The maps above show the affect of the different parameters with maxDist changing the area covered, kwidth changing the smoothness of the gradations for the “terra” and “pfocal” methods and causing grid artefacts for the “pfocal2” method.

get_hist <- function(rast){
  f <- terra::hist(rast, plot = FALSE, breaks = 30)
  dat <- data.frame(counts= f$counts,breaks = f$mids)
}


purrr::map_dfr(1:nrow(param_grid),
               ~get_hist(param_grid$result[[.x]]), .id = "row_id") %>% 
  left_join(param_grid %>% mutate(row_id = as.character(1:n())), by = "row_id") %>% 
  ggplot(aes(x = breaks, y = counts)) + 
  geom_bar(stat = "identity",fill='blue',alpha = 0.8)+
  xlab("Distance")+ ylab("Frequency")+
  facet_grid(method +maxDist ~ kwidth, labeller = label_both)
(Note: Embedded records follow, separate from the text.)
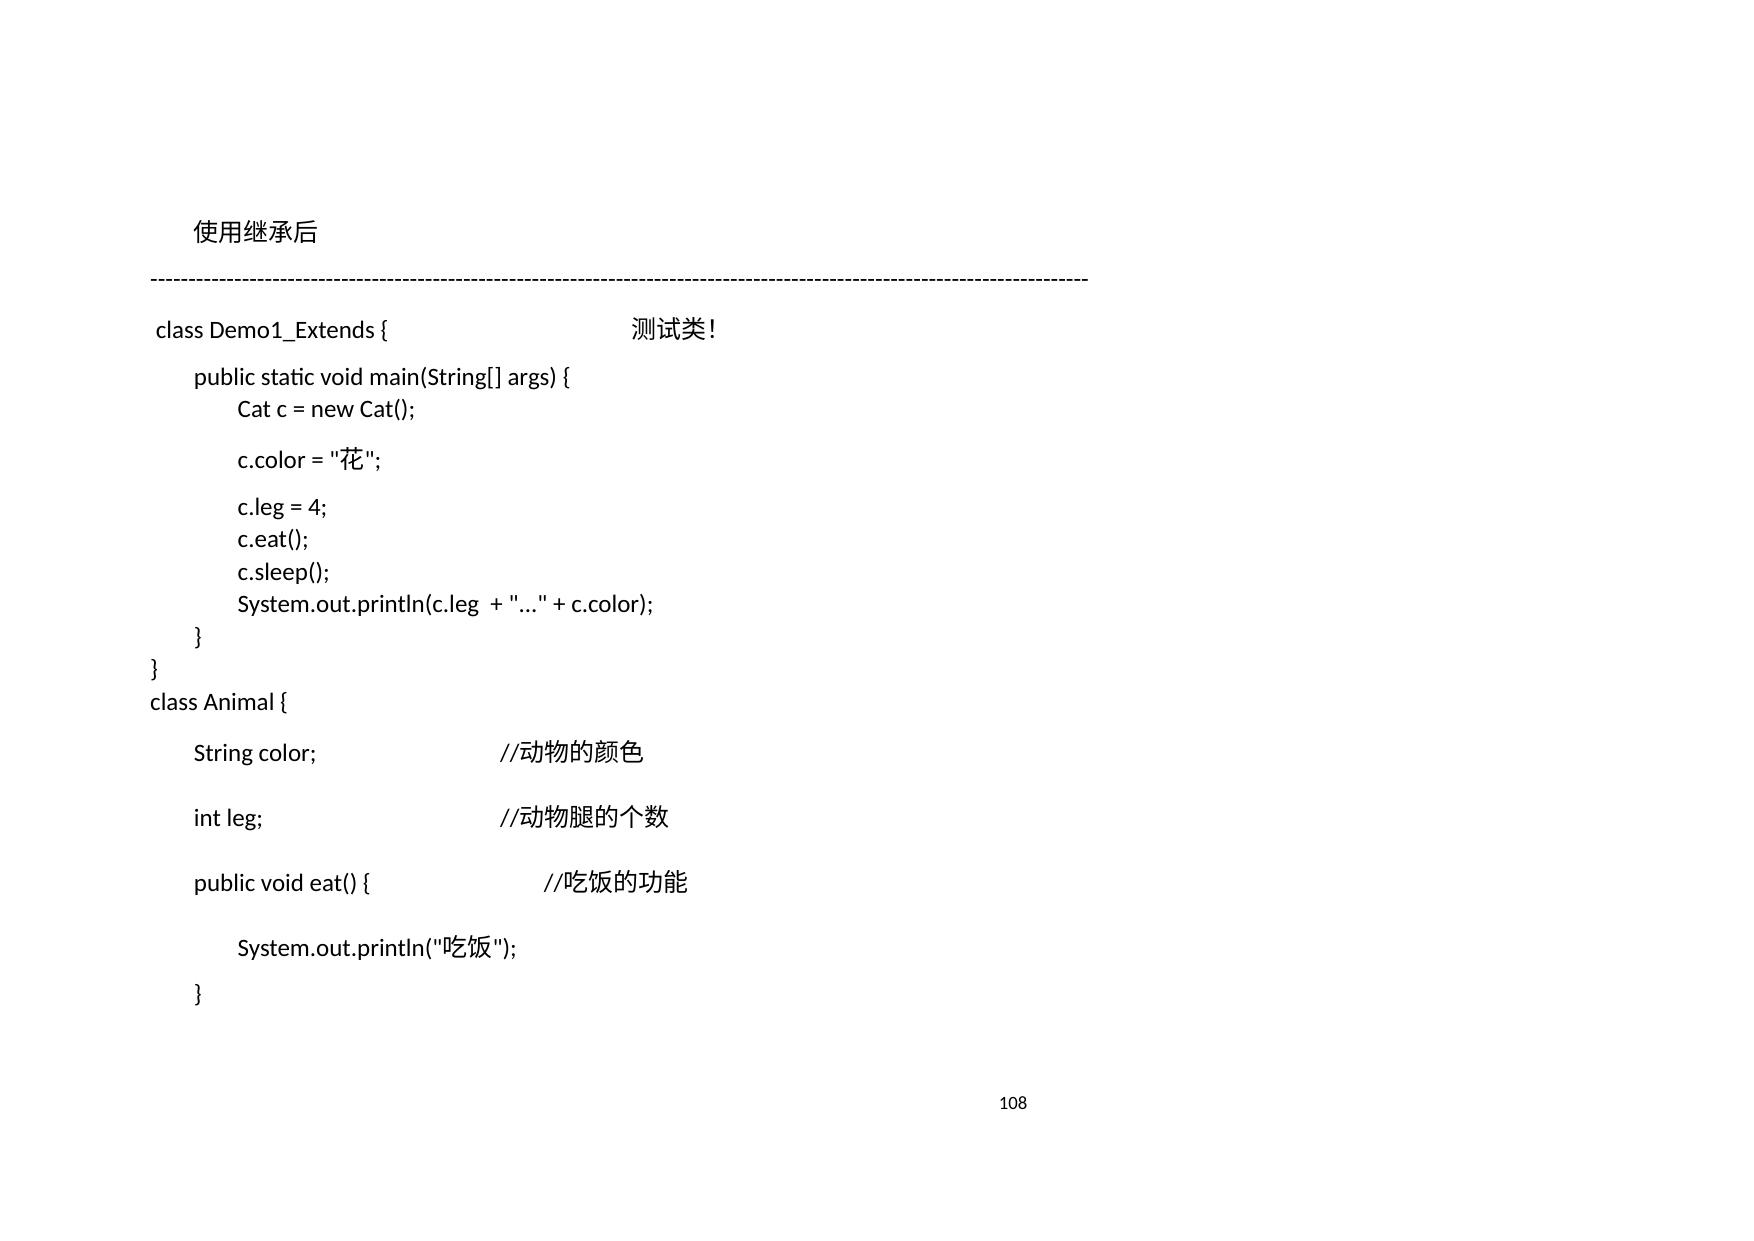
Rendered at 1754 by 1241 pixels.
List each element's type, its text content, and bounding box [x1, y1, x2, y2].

text c.color = "花"; [150, 425, 1604, 490]
text 使用继承后 [150, 198, 1604, 263]
text } [150, 620, 1604, 653]
text public void eat() { //吃饭的功能 [150, 848, 1604, 913]
text System.out.println("吃饭"); [150, 913, 1604, 978]
text String color; //动物的颜色 [150, 718, 1604, 783]
text System.out.println(c.leg + "..." + c.color); [150, 588, 1604, 620]
text class Animal { [150, 685, 1604, 718]
text c.sleep(); [150, 555, 1604, 588]
text public static void main(String[] args) { [150, 360, 1604, 393]
text } [150, 653, 1604, 685]
text Cat c = new Cat(); [150, 393, 1604, 425]
text class Demo1_Extends { 测试类！ [150, 295, 1604, 360]
text } [150, 978, 1604, 1010]
text c.leg = 4; [150, 490, 1604, 523]
text --------------------------------------------------------------------------------------------------------------------------- [150, 263, 1604, 295]
text c.eat(); [150, 523, 1604, 555]
text int leg; //动物腿的个数 [150, 783, 1604, 848]
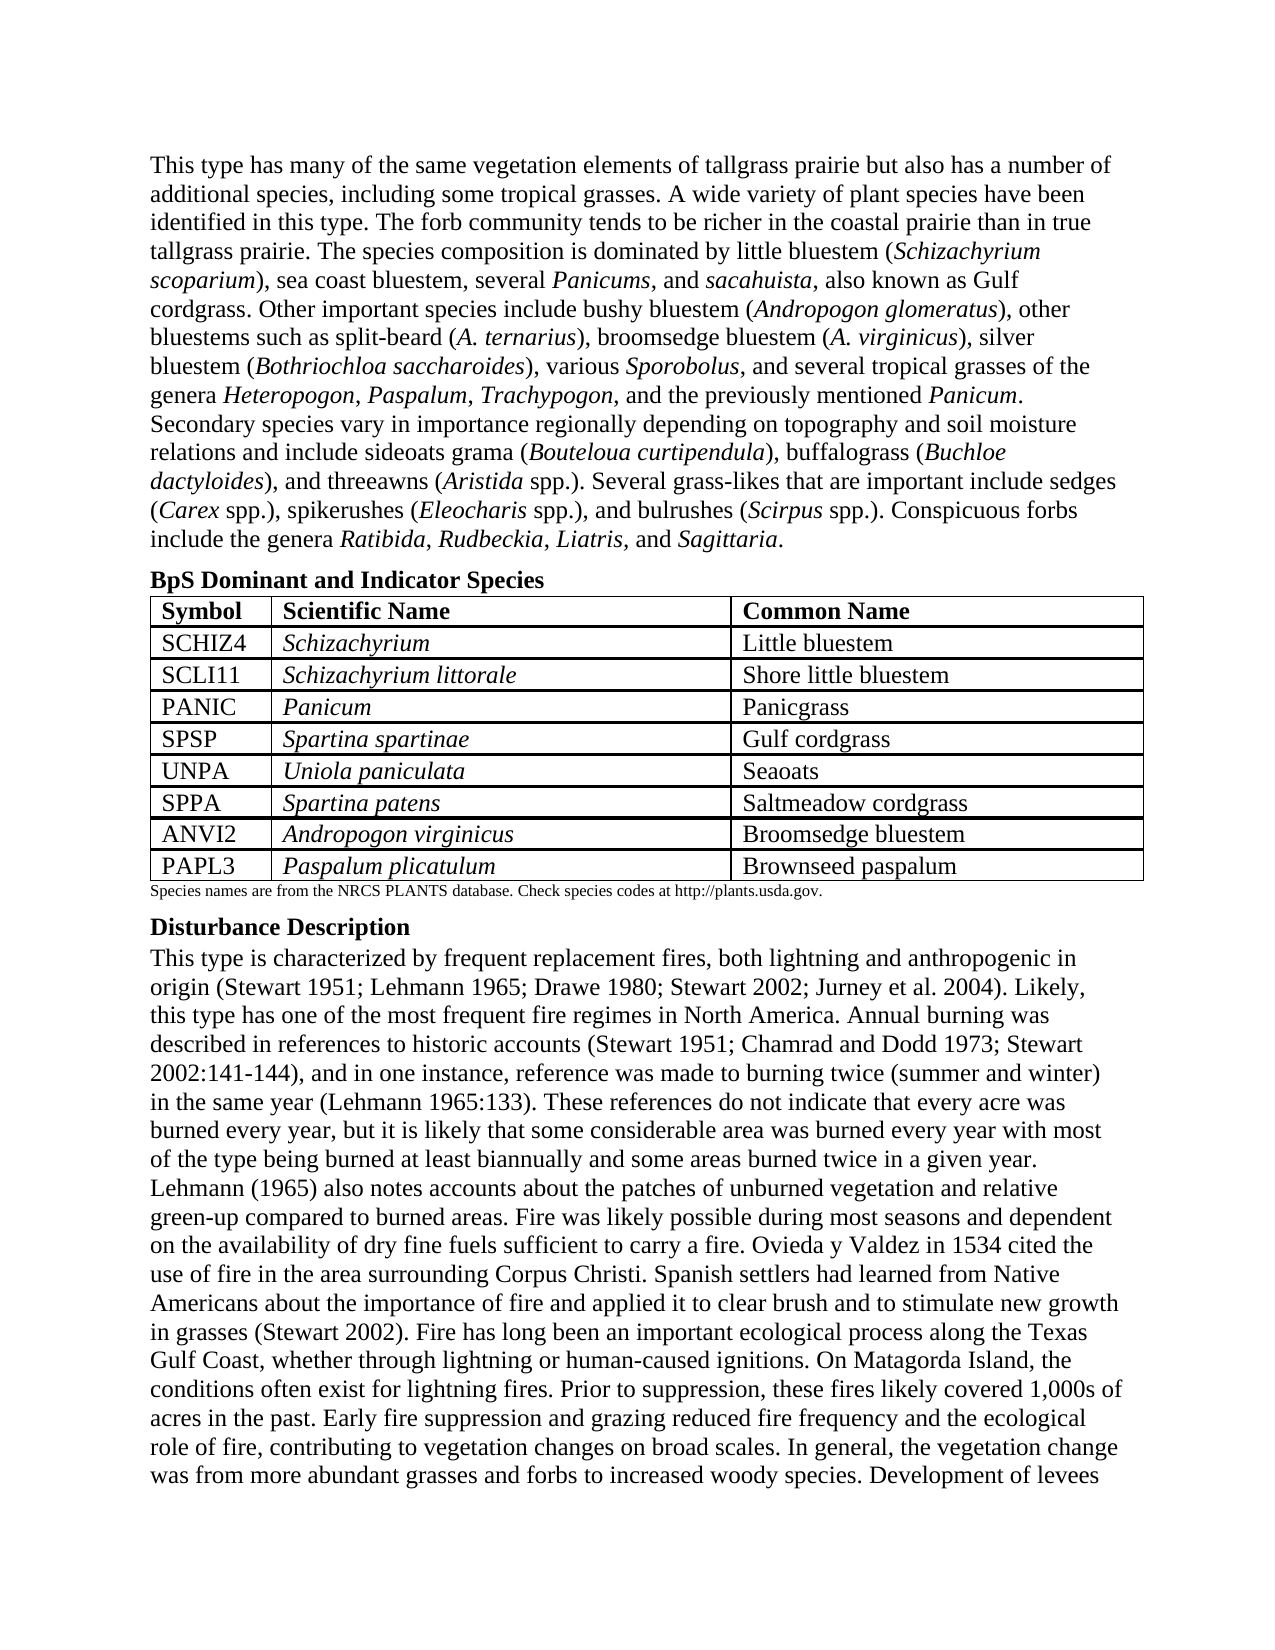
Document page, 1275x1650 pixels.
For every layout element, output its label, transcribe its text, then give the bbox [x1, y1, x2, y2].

Looking at histograms of the raster values shows the larger steps between distance values as kwidth increases for the “terra” and “pfocal” methods. For the “pfocal2” method the frequency of distance values stays similar with higher values of kwidth but the maps above show that some spatial accuracy is lost due to the aggregation and disaggregation processes.

param_grid %>% 
  ggplot( aes(x = method, y = time))+
  geom_point()+
  facet_grid(kwidth~maxDist, labeller = label_both)


param_grid %>% 
  ggplot( aes(x = method, y = mem_alloc))+
  geom_point()+
  facet_grid(kwidth~maxDist, labeller = label_both)

The last two graphs show that the “pfocal2” method is fastest in all the cases shown, however for very high maxDist values this may not be the case. The “pfocal” method uses the most memory of all the methods but note that this is the total memory allocated and does not account for deallocated memory, meaning not all the memory allocated is used at once.

This vignette demonstrates the different trade offs that should be considered in choosing the correct method to calculate distance to a source.